#### [Exercise details]
Every line with the string "million" in it belongs in your answer, so copy them all from the data.
────────────────────────────────────────
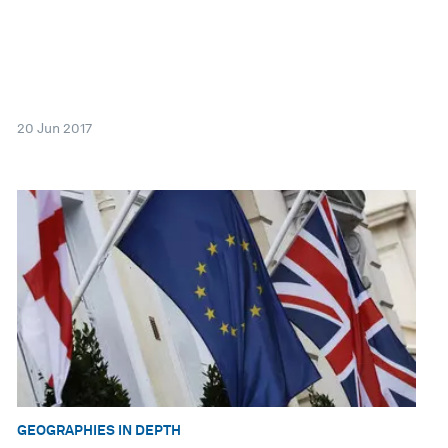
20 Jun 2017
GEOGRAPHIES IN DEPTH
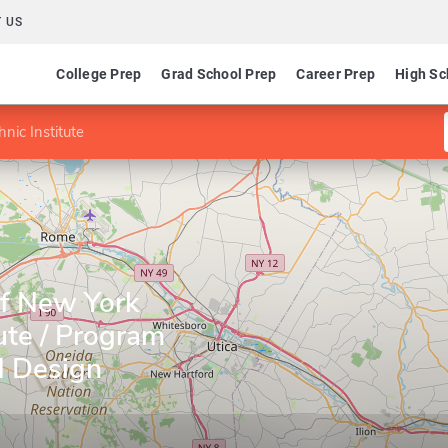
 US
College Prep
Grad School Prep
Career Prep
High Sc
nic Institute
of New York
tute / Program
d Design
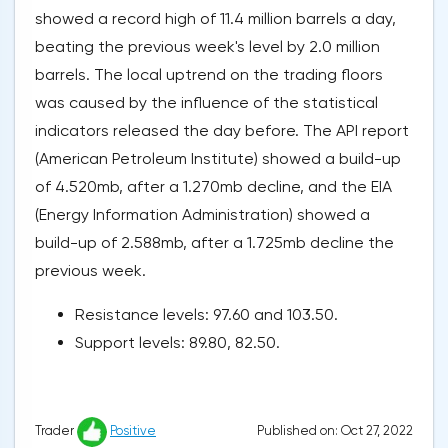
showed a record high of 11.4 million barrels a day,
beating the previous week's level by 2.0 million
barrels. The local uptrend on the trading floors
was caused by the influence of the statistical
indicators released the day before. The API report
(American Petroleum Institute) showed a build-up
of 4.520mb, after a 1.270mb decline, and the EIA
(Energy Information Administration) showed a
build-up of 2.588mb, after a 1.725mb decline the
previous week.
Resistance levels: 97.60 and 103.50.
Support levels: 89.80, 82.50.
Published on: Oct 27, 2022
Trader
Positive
────────────────────────────────────────
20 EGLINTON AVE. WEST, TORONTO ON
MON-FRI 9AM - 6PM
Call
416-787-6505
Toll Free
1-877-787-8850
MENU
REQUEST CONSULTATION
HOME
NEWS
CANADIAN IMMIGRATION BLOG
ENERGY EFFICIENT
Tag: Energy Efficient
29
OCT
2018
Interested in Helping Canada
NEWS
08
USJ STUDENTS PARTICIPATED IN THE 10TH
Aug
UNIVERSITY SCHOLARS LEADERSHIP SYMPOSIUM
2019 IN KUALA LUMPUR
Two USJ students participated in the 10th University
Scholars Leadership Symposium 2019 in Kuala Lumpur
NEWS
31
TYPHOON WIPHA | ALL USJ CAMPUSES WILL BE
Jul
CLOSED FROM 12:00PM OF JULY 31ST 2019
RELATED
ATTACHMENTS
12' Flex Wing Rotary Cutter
────────────────────────────────────────
#### [Task result]
showed a record high of 11.4 million barrels a day,
beating the previous week's level by 2.0 million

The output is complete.